§ **Your assignment**: Would you repeat each line below precisely as it stands?

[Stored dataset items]
+++

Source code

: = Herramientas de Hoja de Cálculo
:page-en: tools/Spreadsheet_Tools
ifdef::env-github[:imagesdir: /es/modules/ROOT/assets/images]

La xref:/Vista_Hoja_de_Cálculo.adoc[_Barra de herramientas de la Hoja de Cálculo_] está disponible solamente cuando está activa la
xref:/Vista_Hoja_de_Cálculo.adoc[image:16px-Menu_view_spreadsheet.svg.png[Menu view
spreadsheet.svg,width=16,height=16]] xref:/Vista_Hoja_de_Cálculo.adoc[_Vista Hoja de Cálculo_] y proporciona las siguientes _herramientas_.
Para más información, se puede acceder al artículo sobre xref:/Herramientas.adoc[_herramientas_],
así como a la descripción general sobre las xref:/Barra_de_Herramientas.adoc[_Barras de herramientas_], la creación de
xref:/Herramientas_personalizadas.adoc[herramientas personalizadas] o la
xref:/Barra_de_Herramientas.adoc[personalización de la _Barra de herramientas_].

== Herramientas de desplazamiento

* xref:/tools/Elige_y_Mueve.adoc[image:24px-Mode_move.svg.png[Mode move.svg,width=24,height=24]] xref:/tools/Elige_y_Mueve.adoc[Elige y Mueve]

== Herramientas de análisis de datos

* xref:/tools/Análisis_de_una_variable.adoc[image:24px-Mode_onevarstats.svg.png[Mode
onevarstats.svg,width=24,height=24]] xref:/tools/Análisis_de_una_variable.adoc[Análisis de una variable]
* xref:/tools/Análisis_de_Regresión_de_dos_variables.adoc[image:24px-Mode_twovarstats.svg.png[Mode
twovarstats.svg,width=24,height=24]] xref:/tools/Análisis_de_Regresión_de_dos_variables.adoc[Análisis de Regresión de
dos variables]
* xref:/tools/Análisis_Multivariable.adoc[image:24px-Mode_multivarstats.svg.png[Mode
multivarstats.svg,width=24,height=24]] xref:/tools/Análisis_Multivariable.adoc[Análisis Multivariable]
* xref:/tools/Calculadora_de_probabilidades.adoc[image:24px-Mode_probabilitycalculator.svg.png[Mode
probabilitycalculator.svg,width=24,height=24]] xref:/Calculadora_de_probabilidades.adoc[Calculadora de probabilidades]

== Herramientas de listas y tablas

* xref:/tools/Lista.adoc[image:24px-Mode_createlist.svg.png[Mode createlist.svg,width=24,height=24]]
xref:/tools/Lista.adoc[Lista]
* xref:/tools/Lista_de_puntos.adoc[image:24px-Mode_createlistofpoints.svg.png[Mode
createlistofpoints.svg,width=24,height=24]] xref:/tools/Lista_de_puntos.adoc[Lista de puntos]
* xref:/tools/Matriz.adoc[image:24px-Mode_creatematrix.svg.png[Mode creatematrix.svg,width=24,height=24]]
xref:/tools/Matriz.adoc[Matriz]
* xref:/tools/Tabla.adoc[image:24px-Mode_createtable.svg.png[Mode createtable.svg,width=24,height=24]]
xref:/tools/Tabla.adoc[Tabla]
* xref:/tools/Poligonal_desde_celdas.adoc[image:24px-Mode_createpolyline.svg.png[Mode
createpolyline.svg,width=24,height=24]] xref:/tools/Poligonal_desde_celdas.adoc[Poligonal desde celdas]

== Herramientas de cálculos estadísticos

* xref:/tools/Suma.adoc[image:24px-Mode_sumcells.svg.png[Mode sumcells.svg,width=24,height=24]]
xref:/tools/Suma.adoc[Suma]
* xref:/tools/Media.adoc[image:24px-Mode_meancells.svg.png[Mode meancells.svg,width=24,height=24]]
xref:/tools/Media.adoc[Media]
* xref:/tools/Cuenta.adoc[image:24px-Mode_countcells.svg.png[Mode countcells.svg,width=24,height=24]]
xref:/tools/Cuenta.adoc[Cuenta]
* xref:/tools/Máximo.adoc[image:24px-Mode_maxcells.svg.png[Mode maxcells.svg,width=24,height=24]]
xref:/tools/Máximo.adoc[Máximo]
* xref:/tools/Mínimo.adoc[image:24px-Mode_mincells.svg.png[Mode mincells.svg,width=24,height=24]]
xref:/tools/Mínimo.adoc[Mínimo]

+++

§ **Result of the exercise**:
Source code

: = Herramientas de Hoja de Cálculo
:page-en: tools/Spreadsheet_Tools
ifdef::env-github[:imagesdir: /es/modules/ROOT/assets/images]

La xref:/Vista_Hoja_de_Cálculo.adoc[_Barra de herramientas de la Hoja de Cálculo_] está disponible solamente cuando está activa la
xref:/Vista_Hoja_de_Cálculo.adoc[image:16px-Menu_view_spreadsheet.svg.png[Menu view
spreadsheet.svg,width=16,height=16]] xref:/Vista_Hoja_de_Cálculo.adoc[_Vista Hoja de Cálculo_] y proporciona las siguientes _herramientas_.
Para más información, se puede acceder al artículo sobre xref:/Herramientas.adoc[_herramientas_],
así como a la descripción general sobre las xref:/Barra_de_Herramientas.adoc[_Barras de herramientas_], la creación de
xref:/Herramientas_personalizadas.adoc[herramientas personalizadas] o la
xref:/Barra_de_Herramientas.adoc[personalización de la _Barra de herramientas_].

== Herramientas de desplazamiento

* xref:/tools/Elige_y_Mueve.adoc[image:24px-Mode_move.svg.png[Mode move.svg,width=24,height=24]] xref:/tools/Elige_y_Mueve.adoc[Elige y Mueve]

== Herramientas de análisis de datos

* xref:/tools/Análisis_de_una_variable.adoc[image:24px-Mode_onevarstats.svg.png[Mode
onevarstats.svg,width=24,height=24]] xref:/tools/Análisis_de_una_variable.adoc[Análisis de una variable]
* xref:/tools/Análisis_de_Regresión_de_dos_variables.adoc[image:24px-Mode_twovarstats.svg.png[Mode
twovarstats.svg,width=24,height=24]] xref:/tools/Análisis_de_Regresión_de_dos_variables.adoc[Análisis de Regresión de
dos variables]
* xref:/tools/Análisis_Multivariable.adoc[image:24px-Mode_multivarstats.svg.png[Mode
multivarstats.svg,width=24,height=24]] xref:/tools/Análisis_Multivariable.adoc[Análisis Multivariable]
* xref:/tools/Calculadora_de_probabilidades.adoc[image:24px-Mode_probabilitycalculator.svg.png[Mode
probabilitycalculator.svg,width=24,height=24]] xref:/Calculadora_de_probabilidades.adoc[Calculadora de probabilidades]

== Herramientas de listas y tablas

* xref:/tools/Lista.adoc[image:24px-Mode_createlist.svg.png[Mode createlist.svg,width=24,height=24]]
xref:/tools/Lista.adoc[Lista]
* xref:/tools/Lista_de_puntos.adoc[image:24px-Mode_createlistofpoints.svg.png[Mode
createlistofpoints.svg,width=24,height=24]] xref:/tools/Lista_de_puntos.adoc[Lista de puntos]
* xref:/tools/Matriz.adoc[image:24px-Mode_creatematrix.svg.png[Mode creatematrix.svg,width=24,height=24]]
xref:/tools/Matriz.adoc[Matriz]
* xref:/tools/Tabla.adoc[image:24px-Mode_createtable.svg.png[Mode createtable.svg,width=24,height=24]]
xref:/tools/Tabla.adoc[Tabla]
* xref:/tools/Poligonal_desde_celdas.adoc[image:24px-Mode_createpolyline.svg.png[Mode
createpolyline.svg,width=24,height=24]] xref:/tools/Poligonal_desde_celdas.adoc[Poligonal desde celdas]

== Herramientas de cálculos estadísticos

* xref:/tools/Suma.adoc[image:24px-Mode_sumcells.svg.png[Mode sumcells.svg,width=24,height=24]]
xref:/tools/Suma.adoc[Suma]
* xref:/tools/Media.adoc[image:24px-Mode_meancells.svg.png[Mode meancells.svg,width=24,height=24]]
xref:/tools/Media.adoc[Media]
* xref:/tools/Cuenta.adoc[image:24px-Mode_countcells.svg.png[Mode countcells.svg,width=24,height=24]]
xref:/tools/Cuenta.adoc[Cuenta]
* xref:/tools/Máximo.adoc[image:24px-Mode_maxcells.svg.png[Mode maxcells.svg,width=24,height=24]]
xref:/tools/Máximo.adoc[Máximo]
* xref:/tools/Mínimo.adoc[image:24px-Mode_mincells.svg.png[Mode mincells.svg,width=24,height=24]]
xref:/tools/Mínimo.adoc[Mínimo]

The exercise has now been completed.